▶ TASK REQUIREMENTS: Whatever the records hold, copy it exactly and completely.

▶ DATA SUPPLIED:
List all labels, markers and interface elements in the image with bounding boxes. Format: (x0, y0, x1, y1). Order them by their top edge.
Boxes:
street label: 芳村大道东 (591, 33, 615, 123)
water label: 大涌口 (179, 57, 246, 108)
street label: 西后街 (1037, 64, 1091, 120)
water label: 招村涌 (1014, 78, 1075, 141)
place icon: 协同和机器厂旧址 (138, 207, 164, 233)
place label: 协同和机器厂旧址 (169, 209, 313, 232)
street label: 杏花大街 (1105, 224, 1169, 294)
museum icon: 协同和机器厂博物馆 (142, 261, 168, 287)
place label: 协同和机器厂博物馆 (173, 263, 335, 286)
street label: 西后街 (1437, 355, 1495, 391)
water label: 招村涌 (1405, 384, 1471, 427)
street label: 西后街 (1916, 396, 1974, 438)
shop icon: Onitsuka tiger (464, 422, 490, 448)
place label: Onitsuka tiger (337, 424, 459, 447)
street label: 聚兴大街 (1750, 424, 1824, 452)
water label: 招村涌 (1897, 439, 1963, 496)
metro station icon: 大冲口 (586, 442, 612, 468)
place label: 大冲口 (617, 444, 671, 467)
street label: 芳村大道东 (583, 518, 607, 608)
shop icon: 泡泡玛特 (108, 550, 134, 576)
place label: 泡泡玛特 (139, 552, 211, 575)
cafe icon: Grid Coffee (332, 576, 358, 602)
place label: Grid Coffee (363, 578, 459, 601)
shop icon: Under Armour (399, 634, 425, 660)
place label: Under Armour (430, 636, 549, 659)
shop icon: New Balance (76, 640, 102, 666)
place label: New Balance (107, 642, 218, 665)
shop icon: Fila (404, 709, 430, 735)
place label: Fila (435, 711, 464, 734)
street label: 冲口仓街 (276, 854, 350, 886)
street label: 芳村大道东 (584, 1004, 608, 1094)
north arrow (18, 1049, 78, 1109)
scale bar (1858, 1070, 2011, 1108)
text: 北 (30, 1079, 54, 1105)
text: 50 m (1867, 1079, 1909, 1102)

▶ ANSWER TO THIS EXERCISE:
List all labels, markers and interface elements in the image with bounding boxes. Format: (x0, y0, x1, y1). Order them by their top edge.
Boxes:
street label: 芳村大道东 (591, 33, 615, 123)
water label: 大涌口 (179, 57, 246, 108)
street label: 西后街 (1037, 64, 1091, 120)
water label: 招村涌 (1014, 78, 1075, 141)
place icon: 协同和机器厂旧址 (138, 207, 164, 233)
place label: 协同和机器厂旧址 (169, 209, 313, 232)
street label: 杏花大街 (1105, 224, 1169, 294)
museum icon: 协同和机器厂博物馆 (142, 261, 168, 287)
place label: 协同和机器厂博物馆 (173, 263, 335, 286)
street label: 西后街 (1437, 355, 1495, 391)
water label: 招村涌 (1405, 384, 1471, 427)
street label: 西后街 (1916, 396, 1974, 438)
shop icon: Onitsuka tiger (464, 422, 490, 448)
place label: Onitsuka tiger (337, 424, 459, 447)
street label: 聚兴大街 (1750, 424, 1824, 452)
water label: 招村涌 (1897, 439, 1963, 496)
metro station icon: 大冲口 (586, 442, 612, 468)
place label: 大冲口 (617, 444, 671, 467)
street label: 芳村大道东 (583, 518, 607, 608)
shop icon: 泡泡玛特 (108, 550, 134, 576)
place label: 泡泡玛特 (139, 552, 211, 575)
cafe icon: Grid Coffee (332, 576, 358, 602)
place label: Grid Coffee (363, 578, 459, 601)
shop icon: Under Armour (399, 634, 425, 660)
place label: Under Armour (430, 636, 549, 659)
shop icon: New Balance (76, 640, 102, 666)
place label: New Balance (107, 642, 218, 665)
shop icon: Fila (404, 709, 430, 735)
place label: Fila (435, 711, 464, 734)
street label: 冲口仓街 (276, 854, 350, 886)
street label: 芳村大道东 (584, 1004, 608, 1094)
north arrow (18, 1049, 78, 1109)
scale bar (1858, 1070, 2011, 1108)
text: 北 (30, 1079, 54, 1105)
text: 50 m (1867, 1079, 1909, 1102)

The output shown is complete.